エグゼクティブ・プロデューサーのマークスと妻のコンドウ(写真/東洋経済オンライン)
エグゼクティブ・プロデューサーのマークスと妻のコンドウ(写真/東洋経済オンライン)
【写真】エグゼクティブ・プロデューサーのマークスと妻のコンドウ

「作品は東西チームワークの賜物」

 真田には当初、主演を依頼したものの、後にプロデューサーとしての参加をも要請。これによって、海外ロケ地に時代劇のクルーを日本から呼び寄せ、日本人役はすべて日本人というこだわりの作品に仕上がった。海外が初めてというクルーも多く、時代劇のプロらが言葉やコミュニケーション、文化の壁を乗り越えて、日米初の壮大な協力体制でできた作品といえる。

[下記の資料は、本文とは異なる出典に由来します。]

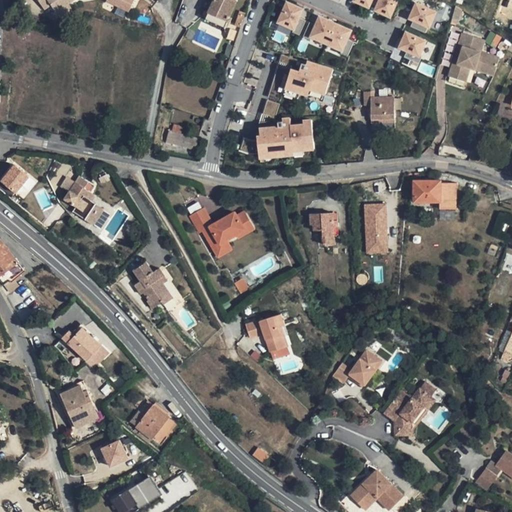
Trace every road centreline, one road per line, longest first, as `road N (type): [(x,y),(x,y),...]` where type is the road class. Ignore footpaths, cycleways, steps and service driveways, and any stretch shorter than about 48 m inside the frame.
road 1 (secondary): [(0,211),(112,310),(234,455),(308,511)]
road 2 (residential): [(207,178),(248,183),(427,164),(511,189)]
road 3 (residential): [(0,135),(207,178)]
road 4 (residential): [(207,178),(261,0)]
road 5 (residential): [(56,453),(39,385),(0,294)]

「作品は東西チームワークの賜物。その思い入れを感じ取ってもらいたい」と真田。

「日本で学んできたこと、『ラスト サムライ』以来、思ってきたことをすべて注ぎ込んだ。異文化の映画を作るときは、本物を作らなければいけない。金儲けだけが目的ではない、すべてが本物で、カメラの前にあるものはすべてが本質的なものでなければならない、という気持ちを込めた」

「その意味で、世界のサムライ作品の、いや日本でのサムライ作品の作り方でさえ変えていきたい」と意気込みを示す。

 舞台は1600年代、「天下分け目の戦い」の兆しが立ち込めていた日本。戦国最強の武将、吉井虎永(真田広之)が窮地に陥る最中、遭難船の英国人航海士ジョン・ブラックソーン(後の按針、コズモ・ジャーヴィス)が虎永の領地へ漂着し、交流が始まる。